Open konobey opened 4 years ago
@konobey Did you figure out for it?
@Kiollpt I'm sorry for this error in the code. Kafka only accepts key-value datasets. The data must be converted into the right shape before writing to Kafka. This can be done by, for example, converting the records to JSON format.
This should do the trick:
import org.apache.spark.sql.functions._
import org.apache.spark.sql.types._
val kvStream = sensorValues.select($"sensorId".cast(StringType) as "key", to_json(struct("*")) as "value")
Then, the kvStream can be written to Kafka:
val query = kvStream.writeStream.format("kafka")
.queryName("kafkaWriter")
.outputMode("append")
.option("kafka.bootstrap.servers", kafkaBootstrapServer) // comma-separated list of host:port
.option("topic", targetTopic)
.option("checkpointLocation", workDir+"/generator-checkpoint")
.option("failOnDataLoss", "false") // use this option when testing
.start()
@maasg Thank you for the method
About the action in Ch9
it would be like this
val KafkaSchema = Encoders.product[SensorData].schema
val iotData = rawData
.select(from_json($"value".cast("string"),KafkaSchema) as "record")

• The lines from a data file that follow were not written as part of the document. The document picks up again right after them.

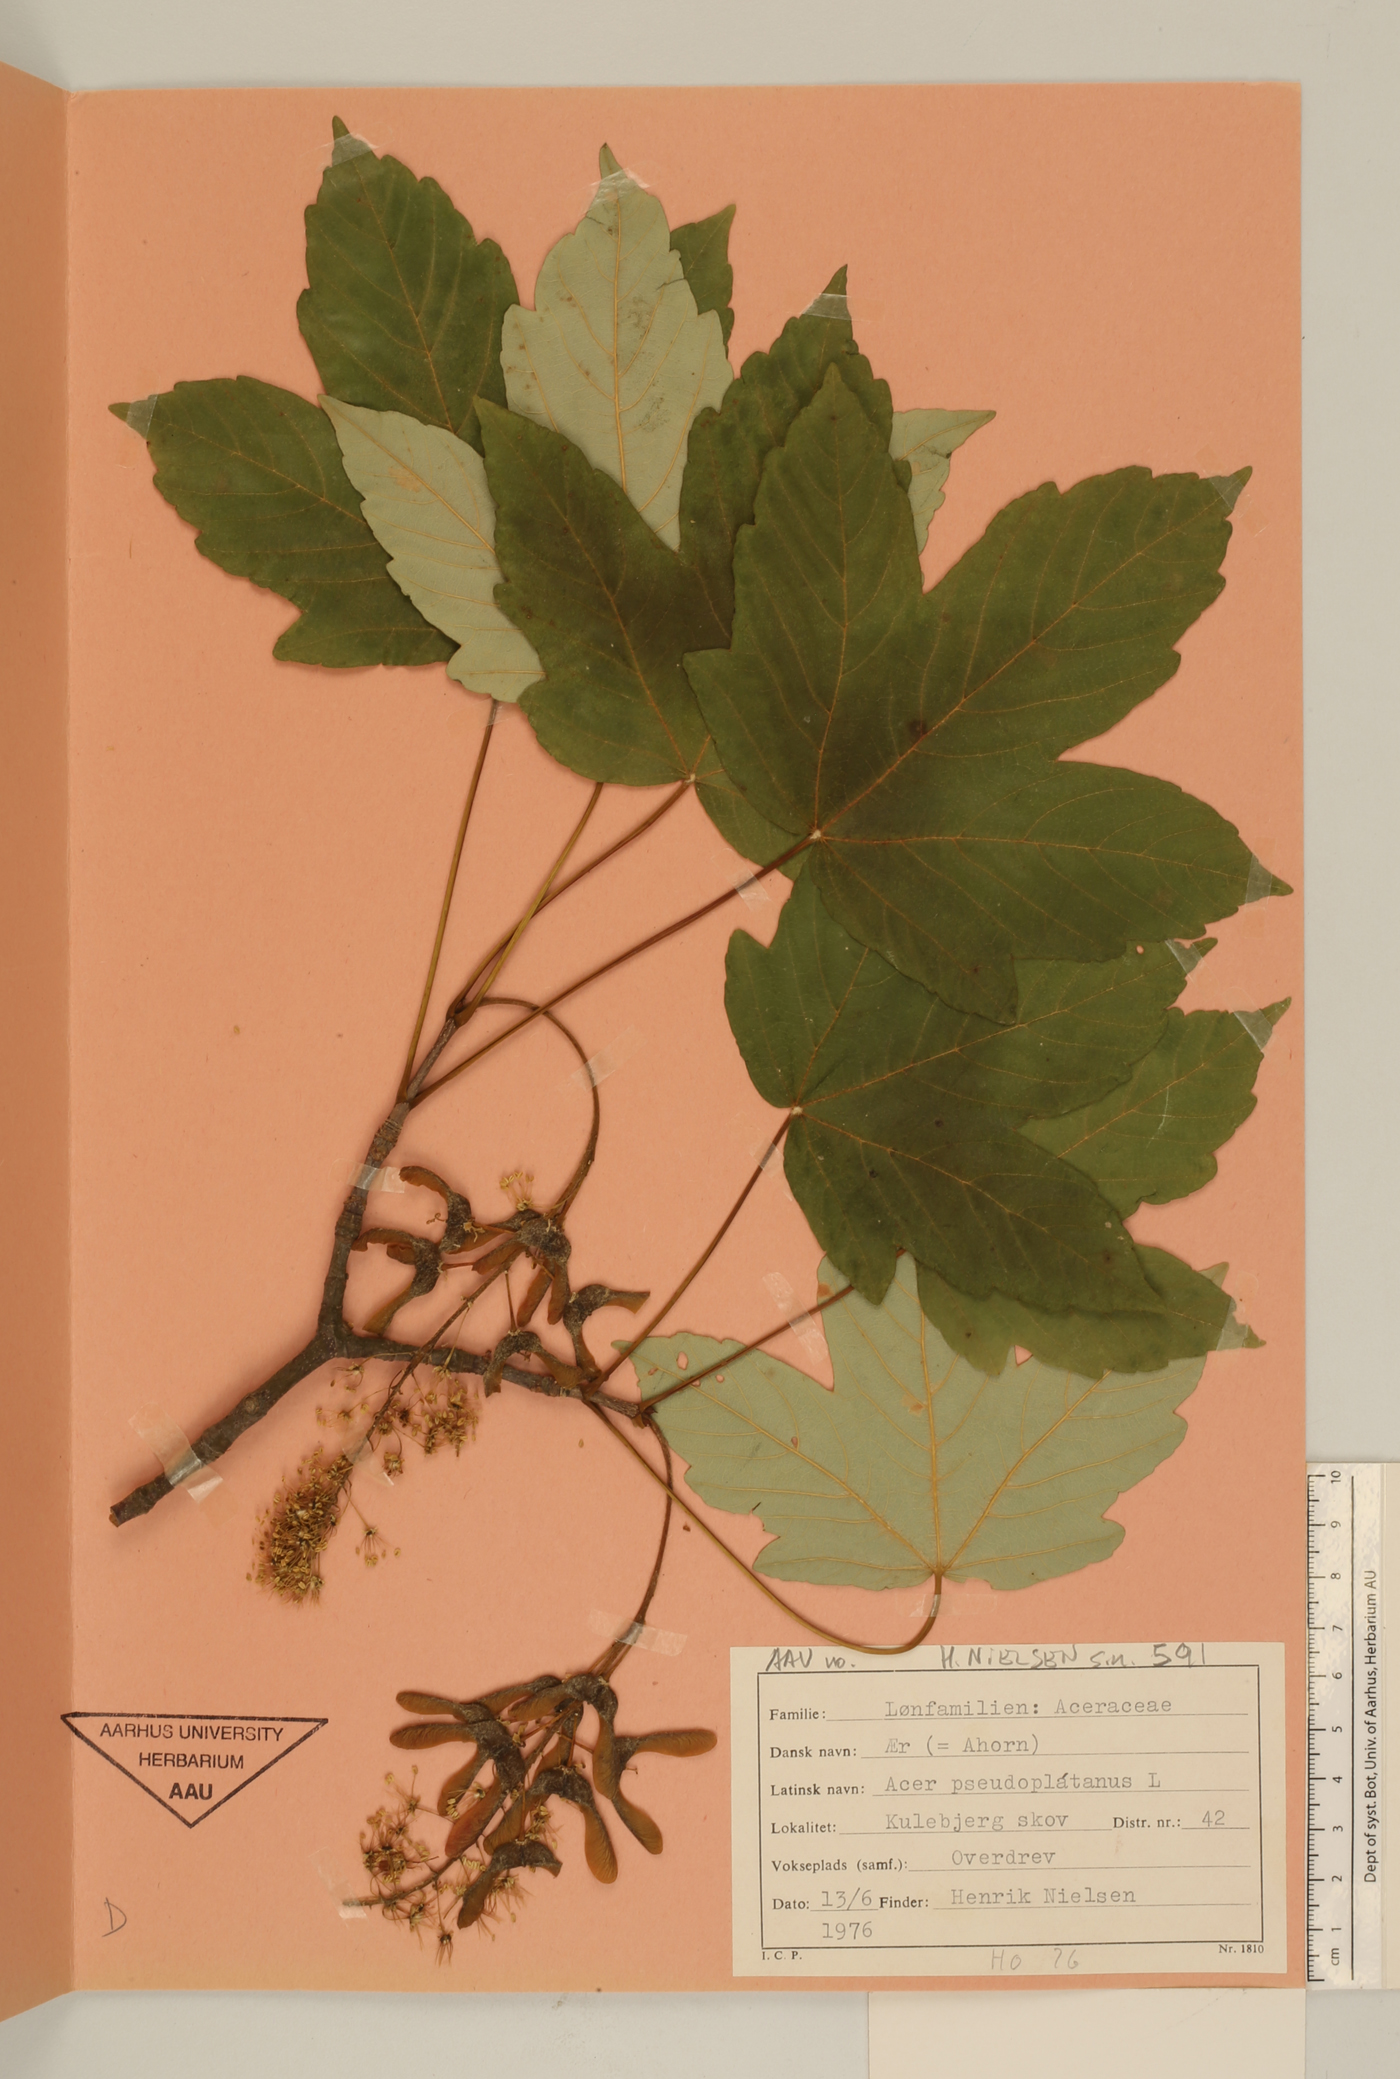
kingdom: Plantae
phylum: Tracheophyta
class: Magnoliopsida
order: Sapindales
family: Sapindaceae
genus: Acer
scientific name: Acer pseudoplatanus
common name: Sycamore
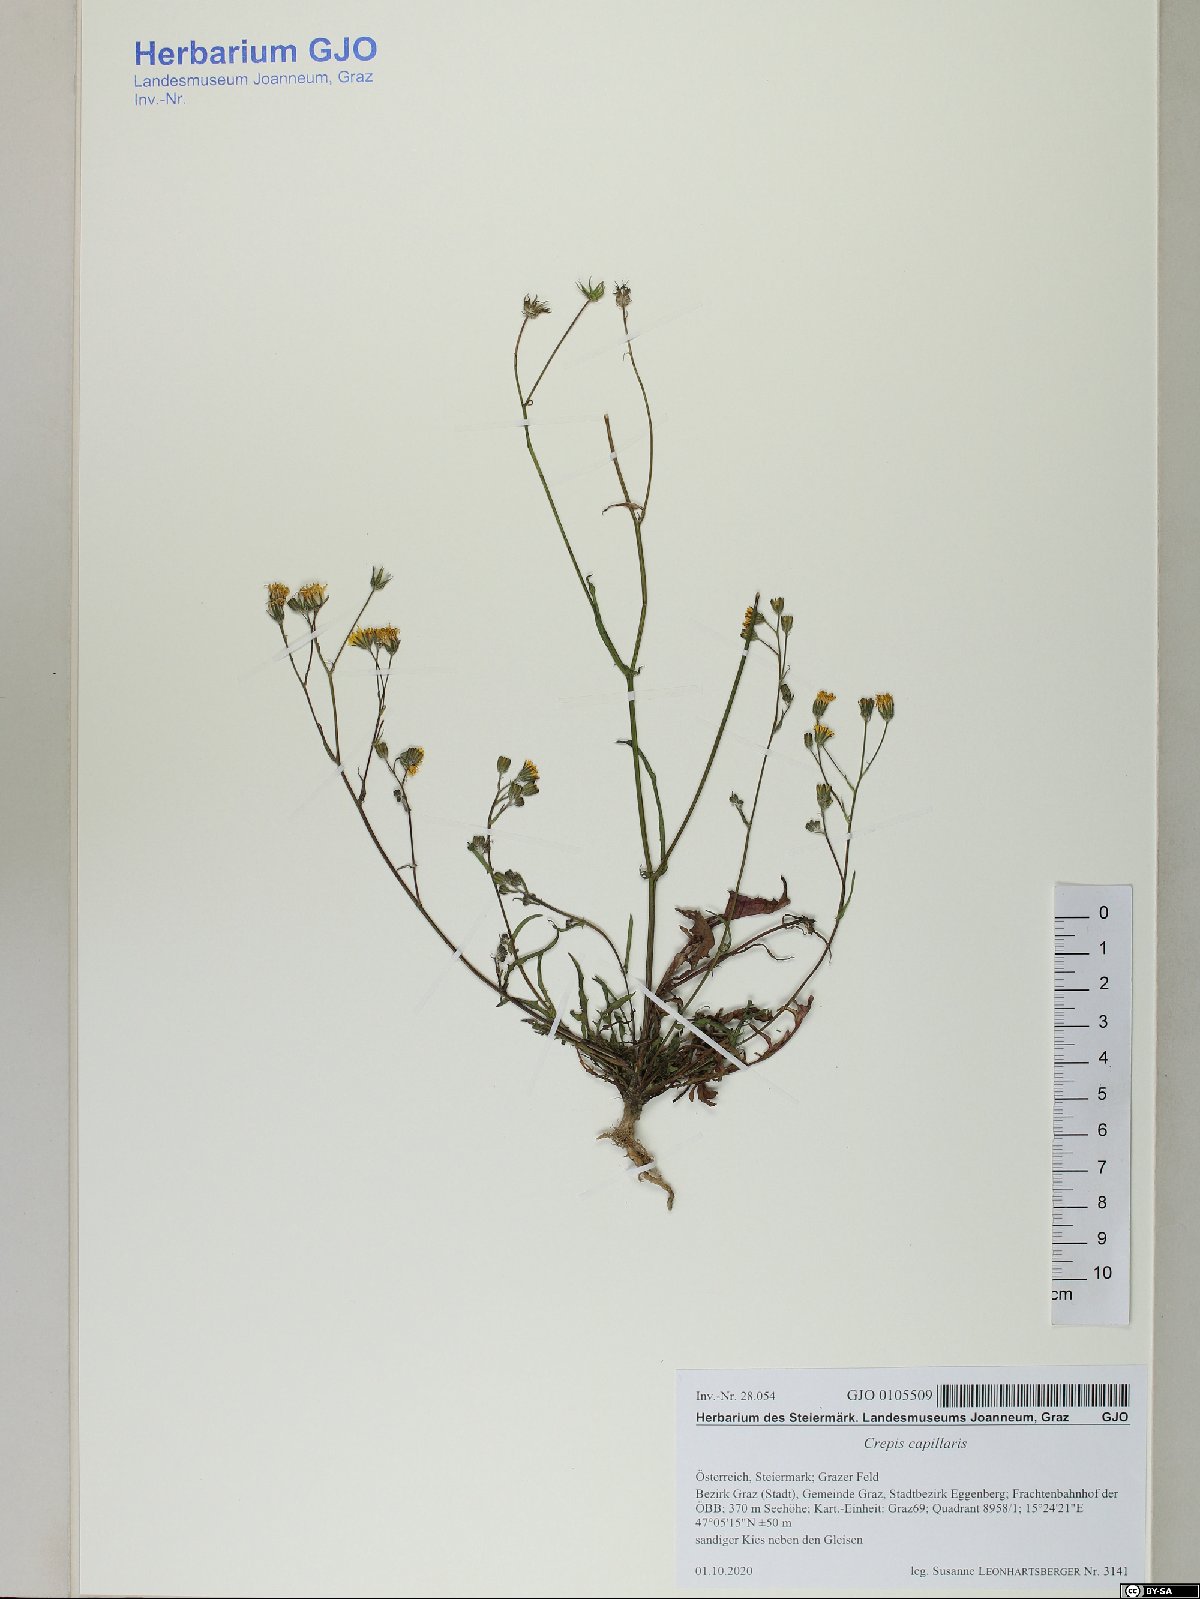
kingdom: Plantae
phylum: Tracheophyta
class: Magnoliopsida
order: Asterales
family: Asteraceae
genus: Crepis
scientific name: Crepis capillaris
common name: Smooth hawksbeard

.select("record.*").as[SensorData]
@maasg Thanks! Could you fix the code in notebook, please?
Hello!
The code in notebook kafka-sensor-data-generator.snb.ipynb:
doesn't work because sensorValues is of type Dataset[SensorData], but there should be value attribute of type String concatenating all the attributes from Dataset[SensorData] row.